*** SOURCE PASSAGE Section Begins ***

Men’s Festival and Dreamspinner Press are my two tribes.

One is my Faerie tribe. There are few people who understand me better than these men. My heart. My soul. My path. My spirituality. It is not the same as these men’s, but so similar. The wonderful essence of this is that these different paths are similar, and weave together to make a beautiful tapestry, a gorgeous shall to fall over our shoulders and protect us. It is a place that I can even be literally naked and I am not judged by my weight or other things.

One tribe is my writing tribe. There are few people who understand me better than these men and women and undecideds. My mind. My dreams. My wishes and desires. People who totally understand the characters in my head—and don’t think I am crazy.

The great thing about MMF over the DSP Workshop is that it is so long! Ten days officially. Twelve the way I do it (and others as well) and why I say MMF is one day away instead of its official three days away.

Soon I will be meditating under green trees, sitting on green soft moss, birds singing around me…. Soon I will be waking in a cabin without Internet connection. Soon I will be sharing with Faerie brothers. Soon I will be swimming under the sun and the stars. Soon I will kiss men, because we can—Queer Kiss. Soon I will cast aside the Real World and life the fantasy.

*** SOURCE PASSAGE Section Ends ***
*** DATA EXTRACTS Section Begins ***

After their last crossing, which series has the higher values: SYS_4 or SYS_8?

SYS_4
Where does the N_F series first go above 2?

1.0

*** DATA EXTRACTS Section Ends ***
*** DATA EXTRACTS Section Begins ***

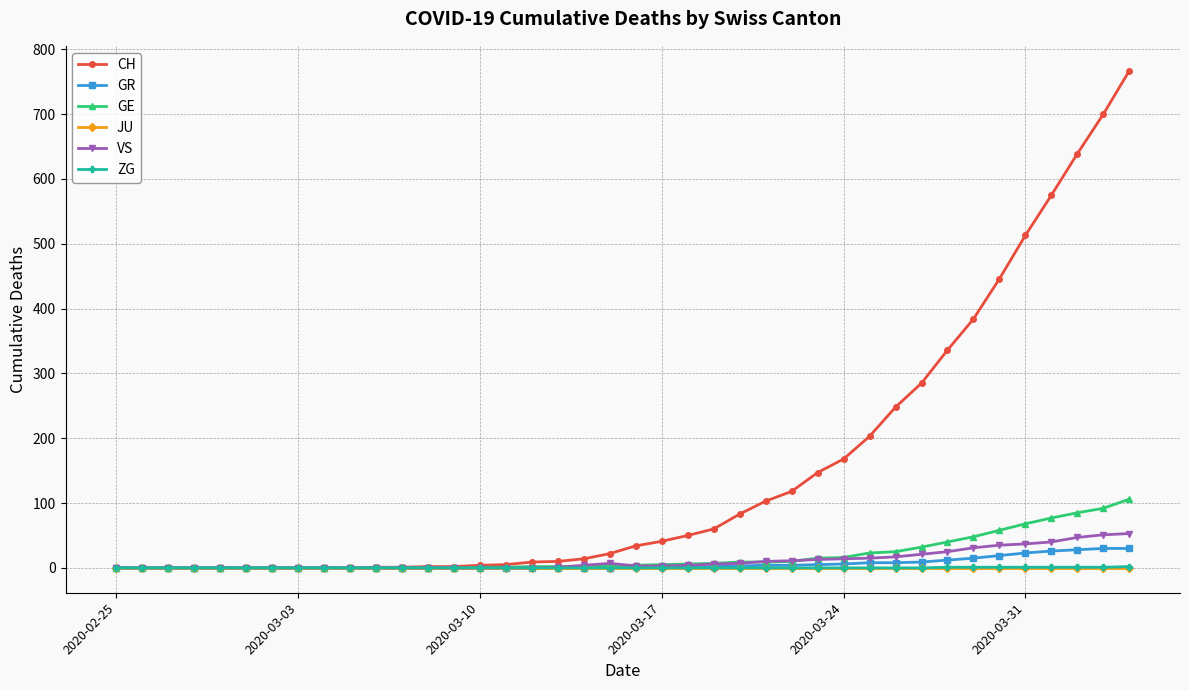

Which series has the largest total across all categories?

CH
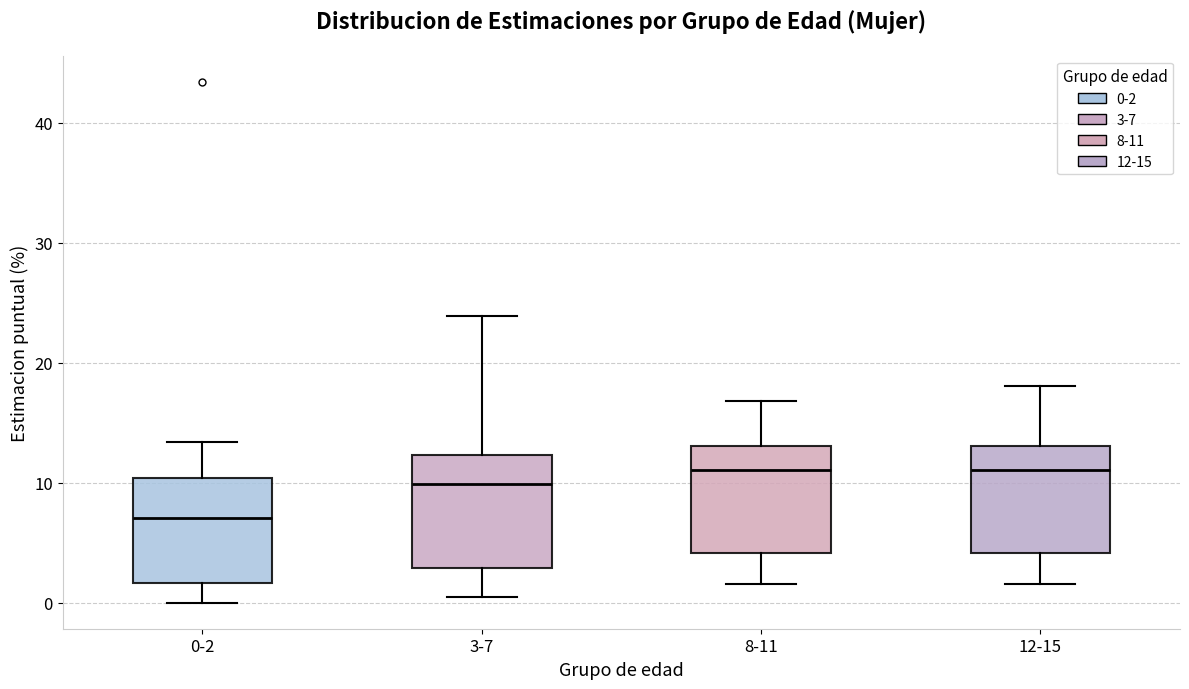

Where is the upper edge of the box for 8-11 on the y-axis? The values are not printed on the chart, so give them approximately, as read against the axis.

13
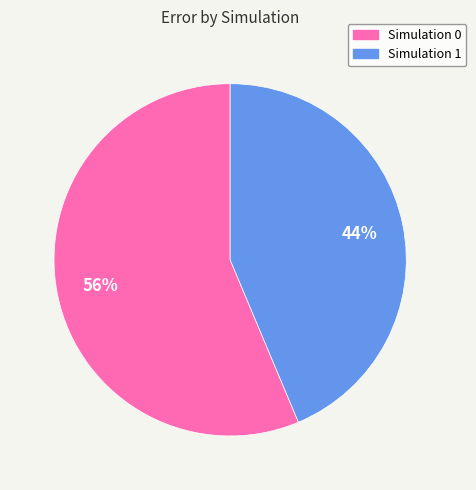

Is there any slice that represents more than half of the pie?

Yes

*** DATA EXTRACTS Section Ends ***
*** DATA EXTRACTS Section Begins ***

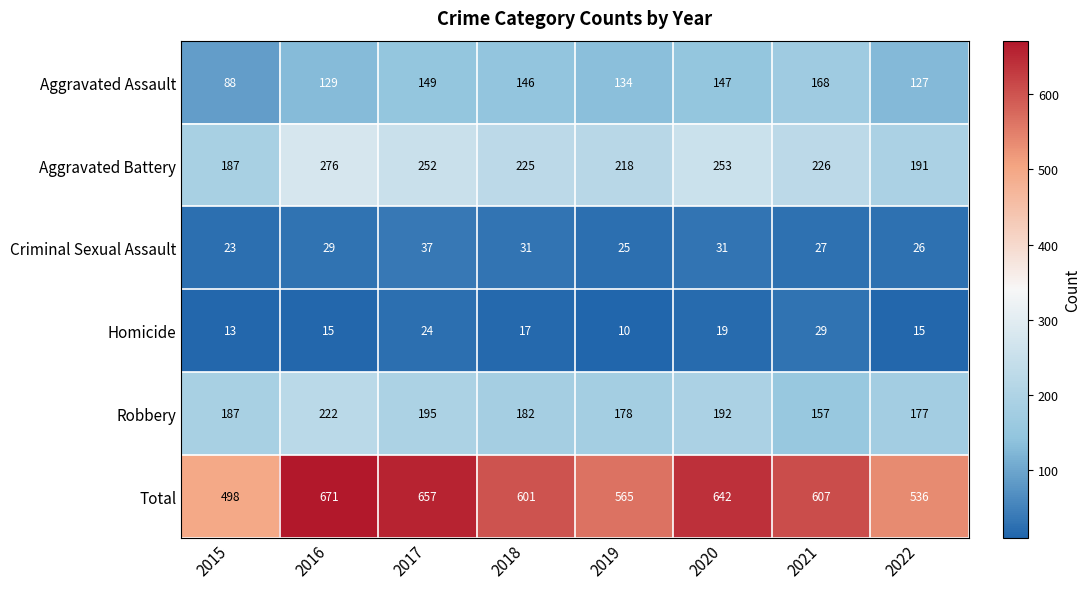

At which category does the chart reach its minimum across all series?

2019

*** DATA EXTRACTS Section Ends ***

- WORK INSTRUCTION A:
According to the passage about the writer's two tribes, how many days does MMF officially last?
- WORK INSTRUCTION B:
Does each statement agree with the passage about the writer's two tribes? Answer yes or no for each and quote the words that decide it.
(i) The writer can be naked among the Faerie tribe without being judged by weight.
(ii) The DSP Workshop lasts longer than MMF.
(iii) The writer will wake in a cabin that has an Internet connection.
- WORK INSTRUCTION C:
Reproduce the section of the passage about the writer's two tribes starting at "Men’s Festival and" and ending at "or other things.".

- ANSWER SPACE A:
Ten days.

- ANSWER SPACE B:
(i) Yes: "It is a place that I can even be literally naked and I am not judged by my weight or other things."
(ii) No: "The great thing about MMF over the DSP Workshop is that it is so long!"
(iii) No: "Soon I will be waking in a cabin without Internet connection."

- ANSWER SPACE C:
Men’s Festival and Dreamspinner Press are my two tribes.

One is my Faerie tribe. There are few people who understand me better than these men. My heart. My soul. My path. My spirituality. It is not the same as these men’s, but so similar. The wonderful essence of this is that these different paths are similar, and weave together to make a beautiful tapestry, a gorgeous shall to fall over our shoulders and protect us. It is a place that I can even be literally naked and I am not judged by my weight or other things.